I don't think the numbers added up like that for us either. We treated
them as relative data, not absolute.
I don't remember how early/late the timestamps were recorded, but
obviously they cannot cover 100% of the handler. As the number of exits
increases, those unaccounted-for instructions would add up... but I
wouldn't expect that to cause errors of the magnitude you're seeing.
Perhaps there is a more obvious problem with the way certain exit types
are recorded (or not recorded).
Hollis Blanchard
Mentor Graphics, Embedded Systems Division
On 12/01/2010 08:18 PM, Yoder Stuart-B08248 wrote:
Well, in the example I'm looking at, which runs for 30
seconds, the "sum" column of the stats adds up to
about 10 seconds total. So, there is 20 seconds
unaccounted for.
Interestingly enough, if I let the guest just sit
idle for 30 seconds, the stats do sum up to about
30 seconds.
Will get to the bottom of it, but wanted to make
sure I was not missing something obvious.
Stuart
-----Original Message-----
From: Hollis Blanchard [mailto:hollis_blanchard@xxxxxxxxxx]
Sent: Wednesday, December 01, 2010 6:27 PM
To: Yoder Stuart-B08248
Cc: kvm-ppc@xxxxxxxxxxxxxxx
Subject: Re: kvm ppc timing stats
Yes, your understanding is correct (barring any bugs, of course).

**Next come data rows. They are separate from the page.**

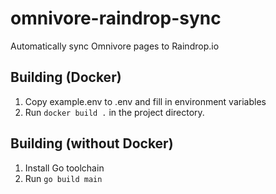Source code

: # omnivore-raindrop-sync
Automatically sync Omnivore pages to Raindrop.io

## Building (Docker)
1. Copy example.env to .env and fill in environment variables
2. Run `docker build .` in the project directory.

## Building (without Docker)
1. Install Go toolchain
2. Run `go build main`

Why
do
you think "time is missing"?
Hollis Blanchard
Mentor Graphics, Embedded Systems Division
On 12/01/2010 12:02 PM, Yoder Stuart-B08248 wrote:
Hollis,
Am looking at some performance data and want to make sure that
I'm understanding things correctly with your CONFIG_KVM_EXIT_TIMING
stuff. If I reset the timing counters, run a workload
under for a fixed duration (e.g. 30 seconds), and then look
at the exit stats, I should see 30 seconds worth of time accounted
for, correct?
Right now I'm seeing a substantial amount of time "missing" and
want to make sure I'm not missing something.